また、本校の看護学科、自衛隊衛生学校、国立看護大学校、国立障害者リハビリテーションセンター等、医師以外の医療スタッフを養成する学校の学生も解剖されたご遺体を見学します。医学科学生と異なり限られた時間のみですが、これまでに講義や書籍で学んだ解剖学の知識をご遺体で確認してより深い理解に至ることができ、将来医療の現場で働く上で貴重な学習の機会となります。
さらに、すでに医師として働く医官や教官も解剖学実習を行います。学生とは異なり、それぞれの専門分野をより深く探究し、その成果が日々の診療に活かされるとともに、新しい解剖学的知見を見出して学会や論文等で発表することにより、防衛省・自衛隊以外の医療にも貢献することが可能となります。
このように、献体されたご遺体を用いた解剖学実習は、学生の精神的な成長を促すとともに学生や医師・医官の解剖学的知識を深め、医療技術を向上させる大きな役割を担っています。
白菊会の歴史
防衛医科大学校では創立以来、防衛医科大学校白菊会を組織して献体を希望する方に会員登録をしていただいています。白菊会は、東京大学に自らの遺体を提供する申し出をして逝去された倉屋利助氏の貴い行為を社会に広げていくために、ご子息の倉屋利一氏を始めとした方たちによって設立されました。当初は東京大学に遺体を寄贈する会でしたが、同様の会が全国の医学部、歯学部に設立されて、献体登録を受け付けています。本校でははじめ白菊会防衛医科大学校支部としてスタートし、平成16年に白菊会本部の白菊会連合会への改組に伴い、そこに所属する防衛医科大学校白菊会と名称が変わりました。現在、本校の解剖学実習はすべて白菊会会員からの献体を用いて実施されています。
ご遺体を用いた学術研究
解剖学実習用遺体は学生や卒後の医師が解剖学的知識を確認するためにも重要ですが、未だ分かっていない新しい知見を発見するためにも貴重です。ご遺体を用いた学術研究には以下のようなものがあります。
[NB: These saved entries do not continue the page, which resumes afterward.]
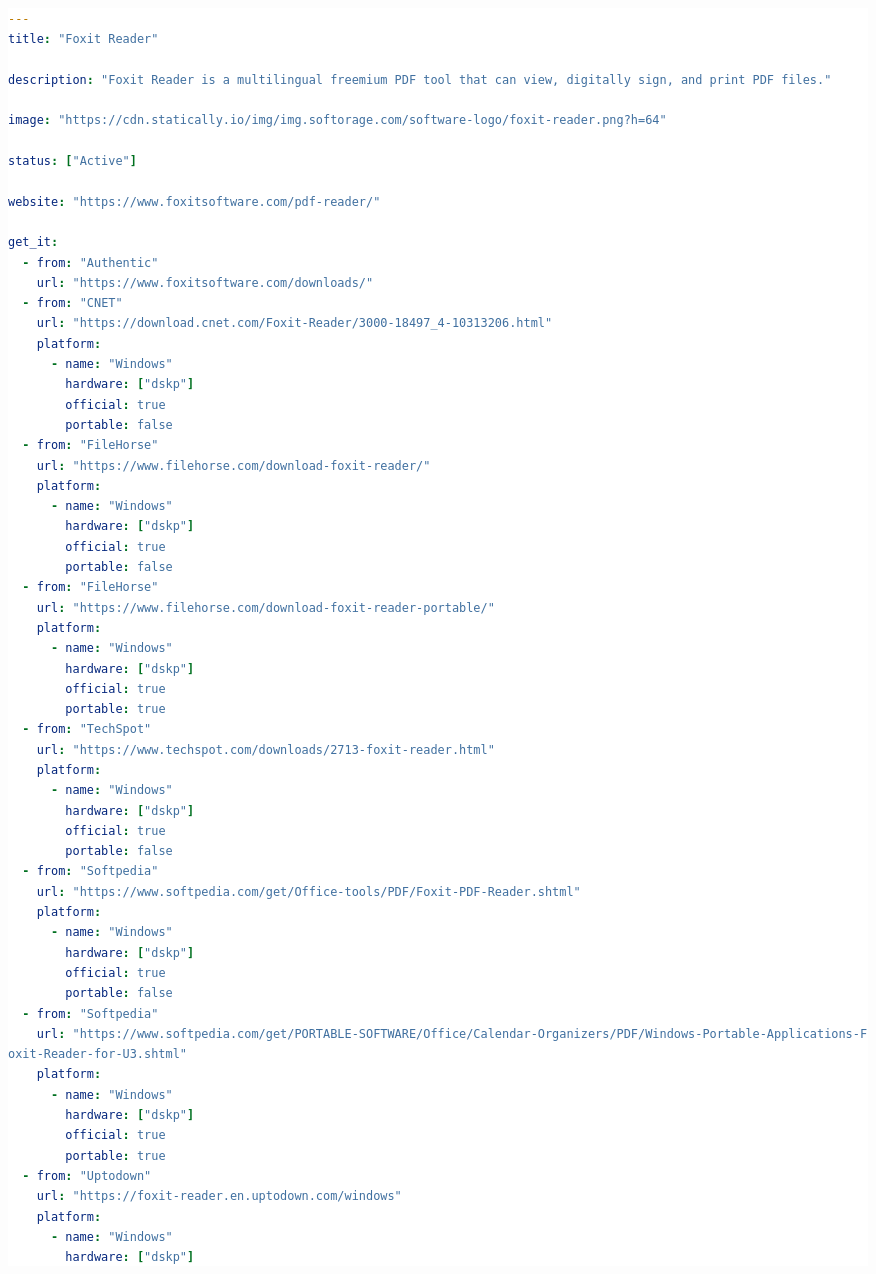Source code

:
 ```yaml
---
title: "Foxit Reader"

description: "Foxit Reader is a multilingual freemium PDF tool that can view, digitally sign, and print PDF files."

image: "https://cdn.statically.io/img/img.softorage.com/software-logo/foxit-reader.png?h=64"

status: ["Active"]

website: "https://www.foxitsoftware.com/pdf-reader/"

get_it:
  - from: "Authentic"
    url: "https://www.foxitsoftware.com/downloads/"
  - from: "CNET"
    url: "https://download.cnet.com/Foxit-Reader/3000-18497_4-10313206.html"
    platform:
      - name: "Windows"
        hardware: ["dskp"]
        official: true
        portable: false
  - from: "FileHorse"
    url: "https://www.filehorse.com/download-foxit-reader/"
    platform:
      - name: "Windows"
        hardware: ["dskp"]
        official: true
        portable: false
  - from: "FileHorse"
    url: "https://www.filehorse.com/download-foxit-reader-portable/"
    platform:
      - name: "Windows"
        hardware: ["dskp"]
        official: true
        portable: true
  - from: "TechSpot"
    url: "https://www.techspot.com/downloads/2713-foxit-reader.html"
    platform:
      - name: "Windows"
        hardware: ["dskp"]
        official: true
        portable: false
  - from: "Softpedia"
    url: "https://www.softpedia.com/get/Office-tools/PDF/Foxit-PDF-Reader.shtml"
    platform:
      - name: "Windows"
        hardware: ["dskp"]
        official: true
        portable: false
  - from: "Softpedia"
    url: "https://www.softpedia.com/get/PORTABLE-SOFTWARE/Office/Calendar-Organizers/PDF/Windows-Portable-Applications-Foxit-Reader-for-U3.shtml"
    platform:
      - name: "Windows"
        hardware: ["dskp"]
        official: true
        portable: true
  - from: "Uptodown"
    url: "https://foxit-reader.en.uptodown.com/windows"
    platform:
      - name: "Windows"
        hardware: ["dskp"]
```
- 解剖学実習中に偶然見つかった稀な構造や配置を記載し発表するもの。
- ある器官や組織の正常構造に着目して、その詳細を系統的に分析して成果を発表するもので、解剖の手法は通常の実習と概ね同様なもの。
- 手術手技の研鑽や手術器材の検討のために、通常の解剖学実習とは大きく異なる手法でご遺体を解剖し、またその成果を発表するもの。
本校では現在1と2のみ実施しています。その際、法令や学会のガイドラインに従って以下のように進めています。
1.の場合は通常の解剖学実習のための同意書(ご本人から生前にいただいた献体登録への同意と、ご遺体の受け入れ時にご遺族からいただく同意)で認められた範囲内と考え、改めて研究への同意をお願いしていません。
2.の場合は通常の解剖学実習に準じた手法ですが、研究のために系統的にご遺体を使用させていただくため、本校ウェブサイトや会報誌において研究内容を公表します。会員さんやご遺族の代表者の方がそれを見て、自分や献体した自分の親族をこの研究には使ってほしくないと思われる場合、本校の献体事務室までご一報いただければ、その方は通常の解剖学実習に使わせていただくのみで研究の対象とはいたしません。
3.は本校の場合、過去に整形外科学領域の治療法の研究が実施されました。また、昨年度から外傷外科の手術手技研修が実施されるようになりました。これらの研修・研究のためにご遺体を使用する場合は、その方のご遺族の代表者の方に事前に研修内容や研究内容をご説明して、同意いただいた場合のみ実施します。
現在実施しているご遺体を用いた学術研究
現在該当する学術研究はありません。